Reflexos. Os reflexos distinguem-se das reações e são intitulados de espontâneos ou fortuitos. Todo movimento que fazemos, dirigido pela vontade, já fizemos antes espontaneamente. Se resolvemos dar um salto para ultrapassar uma barreira é que sabemos antes que, saltando, podemos atravessá-la. E se o tentamos é porque já fizemos experiências anteriores, mesmo não dirigidas pela vontade. Classificam os psicólogos em geral esses movimentos mecânicos em reflexos, tropismos, e alguns de tactismos, que é uma espécie de tropismo ou a ele se assemelha e, segundo alguns, os instintos.

"O reflexo é uma reação motriz invariável, que responde a um estímulo preciso, e que se produz, desde a primeira vez, completo e seguro", define Roustan, exemplificando com a tosse, o espirro, etc. São os tropismos fenômenos de orientação, como na botânica a orientação dos vegetais sob uma influência momentânea como a da luz. A planta, num quarto, inclina-se para a janela, de onde vez a luz; na zoologia também são observados tropismos, como o chamado anemotropismo dos insetos, que se colocam sempre de face para o vento.

O tactismo diferencia-se do tropismo. São excitações físicas ou químicas que determinam a progressão automática de um animal em certo sentido. Procuram os psicólogos distinguir o tactismo do tropismo, considerando este apenas mecânico, enquanto julgam precipitado considerar aquele assim. A ação dos necróforos, que se dirigem ao cadáver de um rato, não pode ser explicada apenas por um automatismo mecânico, Jennings reconhece diferenças entre certos fenômenos de um simples tropismo, como os do paramécio que procura a parte acidulada da água. Se fosse uma ação meramente mecânica, a marcha que empreende para alcançar essa região, seria apenas sujeita às leis da mecânica. Entretanto tal não se dá. O paramécio, ora se aproxima, ora se afasta, vai, cai, torna, retorna, procura ali, até que, ao tocar a região acidulada, pára, mantém-se aí, onde parece manifestar certo prazer.
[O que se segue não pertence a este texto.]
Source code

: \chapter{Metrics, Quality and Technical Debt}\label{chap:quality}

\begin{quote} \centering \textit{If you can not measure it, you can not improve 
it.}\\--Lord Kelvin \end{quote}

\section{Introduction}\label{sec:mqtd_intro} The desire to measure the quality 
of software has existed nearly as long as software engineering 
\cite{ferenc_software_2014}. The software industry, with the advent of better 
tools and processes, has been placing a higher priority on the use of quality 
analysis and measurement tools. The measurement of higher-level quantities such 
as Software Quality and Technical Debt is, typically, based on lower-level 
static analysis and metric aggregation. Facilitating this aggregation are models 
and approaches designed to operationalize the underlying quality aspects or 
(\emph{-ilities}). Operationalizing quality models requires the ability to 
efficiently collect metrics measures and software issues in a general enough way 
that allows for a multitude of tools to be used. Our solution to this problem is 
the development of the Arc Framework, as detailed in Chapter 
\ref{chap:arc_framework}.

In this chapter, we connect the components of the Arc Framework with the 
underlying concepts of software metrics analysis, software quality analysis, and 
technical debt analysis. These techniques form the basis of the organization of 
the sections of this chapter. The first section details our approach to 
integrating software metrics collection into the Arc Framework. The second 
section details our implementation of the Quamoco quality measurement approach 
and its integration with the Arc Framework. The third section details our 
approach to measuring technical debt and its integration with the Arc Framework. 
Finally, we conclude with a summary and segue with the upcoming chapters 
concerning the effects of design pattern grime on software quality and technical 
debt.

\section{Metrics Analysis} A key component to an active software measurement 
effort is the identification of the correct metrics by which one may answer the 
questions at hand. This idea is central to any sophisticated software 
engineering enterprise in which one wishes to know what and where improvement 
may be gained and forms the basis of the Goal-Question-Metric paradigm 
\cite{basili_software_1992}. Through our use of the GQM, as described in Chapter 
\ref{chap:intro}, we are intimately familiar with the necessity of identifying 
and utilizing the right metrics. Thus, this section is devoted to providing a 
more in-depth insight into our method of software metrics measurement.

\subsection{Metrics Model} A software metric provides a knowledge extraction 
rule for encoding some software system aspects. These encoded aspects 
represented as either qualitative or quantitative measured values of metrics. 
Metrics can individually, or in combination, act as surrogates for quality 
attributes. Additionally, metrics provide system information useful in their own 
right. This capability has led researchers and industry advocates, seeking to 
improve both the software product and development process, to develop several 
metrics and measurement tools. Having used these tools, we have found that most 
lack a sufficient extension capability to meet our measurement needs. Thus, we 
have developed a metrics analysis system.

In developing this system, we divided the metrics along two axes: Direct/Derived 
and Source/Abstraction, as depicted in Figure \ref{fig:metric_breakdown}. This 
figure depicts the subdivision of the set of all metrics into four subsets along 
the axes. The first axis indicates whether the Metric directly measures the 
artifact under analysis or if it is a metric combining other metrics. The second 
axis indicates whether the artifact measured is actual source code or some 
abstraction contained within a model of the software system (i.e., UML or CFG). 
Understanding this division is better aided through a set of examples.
A explicação mecanicista de Loeb dos fenômenos do tropismo não satisfaz a todos os biólogos porque toda explicação mecanicista é uma explicação extensista, apenas abstratista. Como na natureza os fatos são regidos por um dualismo antinômico de intensidade e extensidade, toda e qualquer interpretação que se construa, fundada numa, com a exclusão da outra, não pode satisfazer, por visualizar apenas um dos aspectos da realidade. A vida não pode ser explicada apenas pela ordem dinâmica de extensidade, como é a da mecânica, porque na vida há predominância da ordem dinâmica da intensidade. O fato dos biólogos não se encerrarem na concepção do tropismo e criarem a do tactismo, em contraposição, é já o produto da má colocação do problema. Uma explicação que atualiza um dos aspectos para virtualizar o outro, é uma interpretação abstrata. (3)


(1) LALANDE, A. Vocabulário Técnico e Crítico de Filosofia. Tradução por Fátima Sá Correia et al. São Paulo: Martins Fontes, 1993.

(2) COMTE-SPONVILLE, André. Dicionário Filosófico. Tradução de Eduardo Brandão. 2. ed., São Paulo: Martins Fontes, 2011.

(3) SANTOS, M. F. dos. Dicionário de Filosofia e Ciências Culturais. 3. ed. São Paulo: Matese, 1965.